I could imagine L.D. Cox as the gregarious 19-year-old who helped deliver the first atomic bomb across the Pacific. “Don’t shoot!” he said in mock surrender as he made his way across the drill field at Fishburne Military School on a sunny late-March afternoon, passing a cannon that was going to be fired a little later in honor of Cox and fellow crewmembers from the USS Indianapolis.

Nine hundred from the 1,196-man crew lost their lives in a July 1945 torpedo attack on the ship that had just delivered the A-bomb used to level Hiroshima. Sixty-four years later, a handful of those pulled out of the water after the controversial five-day delay between the sinking and their sighting still get together regularly to catch up with men closer than brothers and share their stories.

“When we first got hit, I was around by my bunk,” said Sam Lopez, a West Virginia native who was in town for the local events at Fishburne and at Blue Ridge Community College. “I just had got off of watch from 8 to 12. I’m standing by my bunk, four or five of us, and all at once we hear two thumps. And one of the guys says, What was that? Oh, we got hit again with kamikaze. I said, No, something else happened. We’re too far from land for a kamikaze.”
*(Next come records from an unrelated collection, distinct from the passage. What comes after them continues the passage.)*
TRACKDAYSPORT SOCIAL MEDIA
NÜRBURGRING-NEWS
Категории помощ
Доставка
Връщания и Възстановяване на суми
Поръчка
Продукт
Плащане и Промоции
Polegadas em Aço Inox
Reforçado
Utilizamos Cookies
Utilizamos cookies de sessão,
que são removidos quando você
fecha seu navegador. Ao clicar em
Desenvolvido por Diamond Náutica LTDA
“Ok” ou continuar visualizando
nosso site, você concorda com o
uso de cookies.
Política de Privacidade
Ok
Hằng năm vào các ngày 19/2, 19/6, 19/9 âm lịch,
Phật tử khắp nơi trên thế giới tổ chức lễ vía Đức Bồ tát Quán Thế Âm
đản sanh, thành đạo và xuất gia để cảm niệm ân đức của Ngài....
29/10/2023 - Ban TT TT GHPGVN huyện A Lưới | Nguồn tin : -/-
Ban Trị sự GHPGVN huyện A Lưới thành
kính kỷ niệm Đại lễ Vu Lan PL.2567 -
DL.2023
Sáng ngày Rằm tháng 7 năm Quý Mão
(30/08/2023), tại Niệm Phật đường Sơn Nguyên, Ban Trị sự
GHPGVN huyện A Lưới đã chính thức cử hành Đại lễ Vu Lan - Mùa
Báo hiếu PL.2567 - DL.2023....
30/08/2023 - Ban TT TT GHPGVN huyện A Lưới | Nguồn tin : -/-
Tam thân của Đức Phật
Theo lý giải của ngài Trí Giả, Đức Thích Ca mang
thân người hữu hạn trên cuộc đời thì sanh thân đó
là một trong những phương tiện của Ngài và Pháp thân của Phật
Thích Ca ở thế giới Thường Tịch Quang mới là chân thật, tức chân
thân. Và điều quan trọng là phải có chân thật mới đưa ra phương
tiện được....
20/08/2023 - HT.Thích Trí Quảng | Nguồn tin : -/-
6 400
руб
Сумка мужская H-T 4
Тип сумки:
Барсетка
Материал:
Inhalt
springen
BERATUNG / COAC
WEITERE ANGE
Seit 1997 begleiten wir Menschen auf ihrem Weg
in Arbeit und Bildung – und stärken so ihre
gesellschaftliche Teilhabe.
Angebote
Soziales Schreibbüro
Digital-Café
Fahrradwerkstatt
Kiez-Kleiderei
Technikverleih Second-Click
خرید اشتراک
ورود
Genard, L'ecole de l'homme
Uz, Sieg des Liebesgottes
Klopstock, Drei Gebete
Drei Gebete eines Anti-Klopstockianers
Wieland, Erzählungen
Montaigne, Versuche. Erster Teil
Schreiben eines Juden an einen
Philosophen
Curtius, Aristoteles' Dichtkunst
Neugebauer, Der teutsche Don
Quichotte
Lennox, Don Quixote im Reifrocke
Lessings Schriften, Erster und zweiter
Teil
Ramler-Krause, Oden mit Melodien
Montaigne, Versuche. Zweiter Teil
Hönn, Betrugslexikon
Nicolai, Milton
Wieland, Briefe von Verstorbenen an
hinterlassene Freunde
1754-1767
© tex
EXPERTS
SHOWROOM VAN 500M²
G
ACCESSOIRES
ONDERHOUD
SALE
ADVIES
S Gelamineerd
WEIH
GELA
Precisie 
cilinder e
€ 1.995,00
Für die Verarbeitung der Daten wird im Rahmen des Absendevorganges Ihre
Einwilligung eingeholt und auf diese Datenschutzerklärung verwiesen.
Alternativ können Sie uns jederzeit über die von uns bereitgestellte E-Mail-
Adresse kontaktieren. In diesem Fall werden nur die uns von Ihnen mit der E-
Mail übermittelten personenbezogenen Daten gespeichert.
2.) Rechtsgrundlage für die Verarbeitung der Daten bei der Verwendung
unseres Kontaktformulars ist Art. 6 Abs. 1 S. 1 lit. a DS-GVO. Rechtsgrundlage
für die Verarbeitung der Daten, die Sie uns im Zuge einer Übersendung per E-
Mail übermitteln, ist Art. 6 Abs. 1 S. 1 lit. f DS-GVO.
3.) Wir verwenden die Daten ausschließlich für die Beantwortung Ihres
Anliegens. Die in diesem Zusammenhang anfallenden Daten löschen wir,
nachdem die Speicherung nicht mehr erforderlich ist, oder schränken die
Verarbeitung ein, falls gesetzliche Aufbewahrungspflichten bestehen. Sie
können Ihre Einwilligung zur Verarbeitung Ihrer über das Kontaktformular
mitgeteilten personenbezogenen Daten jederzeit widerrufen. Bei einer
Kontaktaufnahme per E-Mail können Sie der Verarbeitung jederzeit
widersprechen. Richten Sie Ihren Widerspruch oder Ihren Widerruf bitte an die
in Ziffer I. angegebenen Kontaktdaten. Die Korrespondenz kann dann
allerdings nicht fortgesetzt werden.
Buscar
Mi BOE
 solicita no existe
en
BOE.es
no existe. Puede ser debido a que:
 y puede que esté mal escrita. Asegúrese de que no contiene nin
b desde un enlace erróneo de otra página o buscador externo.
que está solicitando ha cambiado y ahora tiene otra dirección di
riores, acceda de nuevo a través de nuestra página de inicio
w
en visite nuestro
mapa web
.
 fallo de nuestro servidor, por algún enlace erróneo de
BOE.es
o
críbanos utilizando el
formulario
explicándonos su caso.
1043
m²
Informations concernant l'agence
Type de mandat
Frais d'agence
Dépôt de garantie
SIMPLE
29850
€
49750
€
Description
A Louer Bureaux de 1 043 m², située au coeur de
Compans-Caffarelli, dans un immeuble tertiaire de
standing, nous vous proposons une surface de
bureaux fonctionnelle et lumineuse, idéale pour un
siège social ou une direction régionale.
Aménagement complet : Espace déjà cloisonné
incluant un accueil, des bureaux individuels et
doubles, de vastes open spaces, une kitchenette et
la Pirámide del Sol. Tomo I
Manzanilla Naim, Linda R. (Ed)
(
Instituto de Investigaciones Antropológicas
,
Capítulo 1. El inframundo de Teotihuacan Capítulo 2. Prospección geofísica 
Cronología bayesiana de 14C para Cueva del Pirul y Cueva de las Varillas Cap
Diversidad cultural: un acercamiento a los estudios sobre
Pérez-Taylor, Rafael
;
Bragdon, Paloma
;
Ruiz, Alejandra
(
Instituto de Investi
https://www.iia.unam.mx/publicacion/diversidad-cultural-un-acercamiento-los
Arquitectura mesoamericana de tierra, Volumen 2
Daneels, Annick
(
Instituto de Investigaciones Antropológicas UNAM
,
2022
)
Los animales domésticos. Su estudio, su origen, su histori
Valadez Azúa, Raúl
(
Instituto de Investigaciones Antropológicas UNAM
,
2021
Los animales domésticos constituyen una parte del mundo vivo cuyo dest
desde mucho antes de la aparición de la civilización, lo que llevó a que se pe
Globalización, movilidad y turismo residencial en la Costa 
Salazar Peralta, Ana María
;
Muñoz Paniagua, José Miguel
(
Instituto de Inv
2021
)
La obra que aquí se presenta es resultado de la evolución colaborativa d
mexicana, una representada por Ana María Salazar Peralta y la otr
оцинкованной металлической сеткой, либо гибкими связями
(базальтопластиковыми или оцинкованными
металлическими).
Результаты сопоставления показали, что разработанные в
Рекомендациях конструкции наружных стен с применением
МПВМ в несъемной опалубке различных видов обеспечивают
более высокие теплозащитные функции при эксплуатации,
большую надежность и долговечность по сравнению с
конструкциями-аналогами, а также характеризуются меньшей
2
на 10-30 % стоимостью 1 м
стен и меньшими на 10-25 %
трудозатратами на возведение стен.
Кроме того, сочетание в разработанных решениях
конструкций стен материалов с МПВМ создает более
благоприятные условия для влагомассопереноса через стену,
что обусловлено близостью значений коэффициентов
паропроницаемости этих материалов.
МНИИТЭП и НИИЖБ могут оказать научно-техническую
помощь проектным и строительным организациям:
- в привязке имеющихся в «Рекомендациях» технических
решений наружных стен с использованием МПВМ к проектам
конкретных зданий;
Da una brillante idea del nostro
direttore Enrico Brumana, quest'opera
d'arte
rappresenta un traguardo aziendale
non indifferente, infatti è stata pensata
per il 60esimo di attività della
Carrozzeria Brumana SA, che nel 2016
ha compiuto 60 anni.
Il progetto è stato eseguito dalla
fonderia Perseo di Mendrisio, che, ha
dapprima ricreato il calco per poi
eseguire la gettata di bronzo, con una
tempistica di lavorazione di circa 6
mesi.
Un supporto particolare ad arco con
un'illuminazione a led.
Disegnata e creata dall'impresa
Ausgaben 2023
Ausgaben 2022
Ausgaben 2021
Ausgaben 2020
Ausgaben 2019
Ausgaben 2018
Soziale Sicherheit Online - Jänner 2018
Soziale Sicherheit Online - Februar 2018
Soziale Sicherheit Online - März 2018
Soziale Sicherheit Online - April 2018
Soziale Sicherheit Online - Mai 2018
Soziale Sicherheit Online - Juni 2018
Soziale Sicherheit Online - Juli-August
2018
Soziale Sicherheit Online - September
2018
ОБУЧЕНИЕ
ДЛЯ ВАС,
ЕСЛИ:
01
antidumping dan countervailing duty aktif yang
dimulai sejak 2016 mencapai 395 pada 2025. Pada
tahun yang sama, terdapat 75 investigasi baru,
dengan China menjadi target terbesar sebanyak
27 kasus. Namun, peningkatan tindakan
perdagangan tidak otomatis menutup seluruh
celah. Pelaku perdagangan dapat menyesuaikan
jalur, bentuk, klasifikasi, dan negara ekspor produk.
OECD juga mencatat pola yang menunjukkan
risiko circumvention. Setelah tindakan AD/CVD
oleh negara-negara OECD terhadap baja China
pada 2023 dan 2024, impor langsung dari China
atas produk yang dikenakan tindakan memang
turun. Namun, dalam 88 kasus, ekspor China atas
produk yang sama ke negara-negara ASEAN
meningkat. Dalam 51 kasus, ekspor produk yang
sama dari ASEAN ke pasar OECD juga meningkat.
Cox was on the bridge when the first torpedo hit. “I went up and just took over the phones about six minutes after midnight, and this explosion hit. Threw me up in the air about five feet. I came down on the steel deck and started to get up, and looked up and there was a fire and debris and all kinds of stuff flying up from the water. And we were 81 feet above the water line, so it was a tremendous explosion,” said Cox, of Comanche, Texas.
“Guys were scrambling down and all that,” Lopez picked up the story. “We unrolled the cargo nets. Most all the sailors carried a sheet knife. We cut them, rolled them out. Took our blue jeans off and tied them together. Next thing we know, look up, and the tops were off above our head. The ship was going down.
“After things settled in the water, we counted. One guy’d go one, another guy’d go two. I remember the count was around 142. Out of the bunch, about 17 of us survived,” Lopez said.

It was an accident the men were even seen. “We got a message at 2 in the afternoon, 1400 hours, and we proceeeded to this latitude and longitude for unknown objects in the water,” said L. Peter Wren of Richmond, one of the rescuers who has written a book on the Indianapolis tragedy, We Were There. “When we got there, there was no ship on the scene, no radar bounces off, nothing. The only thing we saw was a cloud on the water, and a cloud shouldn’t be on the water,” said Wren, who was in the Valley for the local events with Cox, Lopez and other Indianapolis survivors.

“I came across a floater net with these men. It’s like going into a barn where the cattle are lowing,” Wren said, “lowing” being another word for “mooing,” I’ve since learned. “I cut the motors, and we listened, and the waves, and the lowing like cattle. And I’m calling out, Who are you? What ship are you from? And some sailor comes back to me, Just like a dumbass officer, asking dumbass questions. I said, They’re our boys,” Wren said.

“Men were dying from sharks and hypothermia and all,” Cox said. “Really, it was the last night or last day – very few people would have been alive. I was in a kapok life preserver. It was supposed to last 72 hours, and it lasted over a hundred. It was just – my chin and nose could just barely stay above water it was so waterlogged.”

I asked Cox if he ever gave up hope that he was going to make it out of the water alive. “Never did. I always thought if it was going to be two picked up, I was going to be one of them. And I continued thinking that,” Cox said.

“I will admit that I was beginning to wonder – when your life preserver is giving out, and nobody has found you or seen you, why, it’s pretty hopeless. But I really never gave up,” Cox said.